Conventional approaches to simulate matches have ignored that in basketball the dynamics of ball movement is very sensitive to the lineups on the court and unique identities of players on both offense and defense sides. In chapter 2, we propose the simulation infrastructure that can bridge the gap between player identity and team level network. We model the progression of a basketball match using a probabilistic graphical model. We model every touch event in a game as a sequence of transitions between discrete states. We treat the progression of a match as a graph, where each node represents the network structure of players on the court, their actions, events, etc., and edges denote possible moves in the game flow. Our results show that either changes in the team lineup or changes in the opponent team lineup significantly affects the dynamics of a match progression. Evaluation on the match data for the 2013-16 NBA season suggests that the graphical model approach is appropriate for modeling a basketball match.

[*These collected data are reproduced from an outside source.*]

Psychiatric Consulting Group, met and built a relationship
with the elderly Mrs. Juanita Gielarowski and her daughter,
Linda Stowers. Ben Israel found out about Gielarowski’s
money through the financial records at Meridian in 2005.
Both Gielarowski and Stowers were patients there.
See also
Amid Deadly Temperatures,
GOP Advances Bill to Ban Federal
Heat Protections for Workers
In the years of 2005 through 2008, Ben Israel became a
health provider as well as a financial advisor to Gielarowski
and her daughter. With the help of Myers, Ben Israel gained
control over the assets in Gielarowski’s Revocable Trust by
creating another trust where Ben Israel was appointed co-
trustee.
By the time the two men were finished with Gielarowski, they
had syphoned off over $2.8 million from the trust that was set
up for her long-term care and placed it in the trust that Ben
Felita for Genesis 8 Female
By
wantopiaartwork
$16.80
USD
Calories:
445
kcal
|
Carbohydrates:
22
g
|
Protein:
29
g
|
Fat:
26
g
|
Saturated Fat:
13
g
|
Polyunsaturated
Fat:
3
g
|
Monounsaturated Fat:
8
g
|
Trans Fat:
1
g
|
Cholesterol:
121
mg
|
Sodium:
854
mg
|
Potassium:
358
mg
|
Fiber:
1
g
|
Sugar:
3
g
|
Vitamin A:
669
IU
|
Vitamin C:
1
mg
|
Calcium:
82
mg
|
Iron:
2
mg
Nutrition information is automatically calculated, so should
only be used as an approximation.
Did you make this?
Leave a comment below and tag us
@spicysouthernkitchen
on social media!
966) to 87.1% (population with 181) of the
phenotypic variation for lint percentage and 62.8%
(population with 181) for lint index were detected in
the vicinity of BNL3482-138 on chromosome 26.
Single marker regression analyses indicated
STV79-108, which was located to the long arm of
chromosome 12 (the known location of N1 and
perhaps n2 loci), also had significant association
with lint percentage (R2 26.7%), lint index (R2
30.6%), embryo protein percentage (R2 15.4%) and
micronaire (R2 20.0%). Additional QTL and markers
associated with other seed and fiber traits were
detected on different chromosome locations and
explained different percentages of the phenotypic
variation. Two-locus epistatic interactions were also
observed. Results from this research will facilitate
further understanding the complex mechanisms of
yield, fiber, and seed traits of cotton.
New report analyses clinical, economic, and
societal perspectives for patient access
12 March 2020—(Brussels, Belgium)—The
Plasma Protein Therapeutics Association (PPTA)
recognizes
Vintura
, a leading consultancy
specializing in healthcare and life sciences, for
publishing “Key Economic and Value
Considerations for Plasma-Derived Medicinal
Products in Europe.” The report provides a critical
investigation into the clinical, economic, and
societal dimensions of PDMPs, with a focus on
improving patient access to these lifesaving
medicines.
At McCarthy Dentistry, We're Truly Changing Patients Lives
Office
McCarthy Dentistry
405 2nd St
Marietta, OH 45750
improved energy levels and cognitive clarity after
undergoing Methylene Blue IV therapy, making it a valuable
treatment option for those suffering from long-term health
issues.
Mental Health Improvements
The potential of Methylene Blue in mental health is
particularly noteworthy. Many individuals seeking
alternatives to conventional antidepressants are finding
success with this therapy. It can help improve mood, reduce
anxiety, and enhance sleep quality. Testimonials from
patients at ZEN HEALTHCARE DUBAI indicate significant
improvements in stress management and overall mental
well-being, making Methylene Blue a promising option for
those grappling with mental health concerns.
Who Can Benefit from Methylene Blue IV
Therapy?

NBA teams value players who can ``stretch'' the floor, i.e. create space on the court by drawing their defender(s) closer to themselves. Clearly, this ability to attract defenders varies across players, and furthermore, this effect may also vary by the court location of the offensive player, and whether or not the player is the ball handler. For instance, a ball-handler near the basket attracts a defender more when compared to a non ball-handler at the 3 point line. This has a significant effect on the defensive assignment. This is particularly important because defensive assignment has become the cornerstone of all tracking data based player evaluation models. In chapter 3, we propose a new model to learn player and court location specific offensive attraction. We show that offensive players indeed have varying ability to attract the defender in different parts of the court. Using this metric, teams can evaluate players to construct a roster or lineup which maximizes spacing. We also improve upon the existing defensive matchup inference algorithm for SportVU data.
While the ultimate goal of the offense is to shoot the ball, the strategy lies in creating good shot opportunities. Offensive play event detection has been a topic of research interest. Current research in this area have used a supervised learning approach to detect and classify such events. We took an unsupervised learning approach to detect these events. This has two inherent benefits: first, there is no need for pretagged data to learn identifying these events which is a lobor intensive and error prone task; second, an unsupervised approach allows us to detect events that has not been tagged yet i.e. novel events. We use a HMM based approach to detect these events at any point in the time during a possession by specifying the functional form of the prior distribution on the player movement data. We test our framework on detecting ball screen, post up, and drive. However, it can be easily extended to events like isolation or a new event that has certain distinct defensive matchup or player movement feature compared to a non event. This is the topic for chapter 4.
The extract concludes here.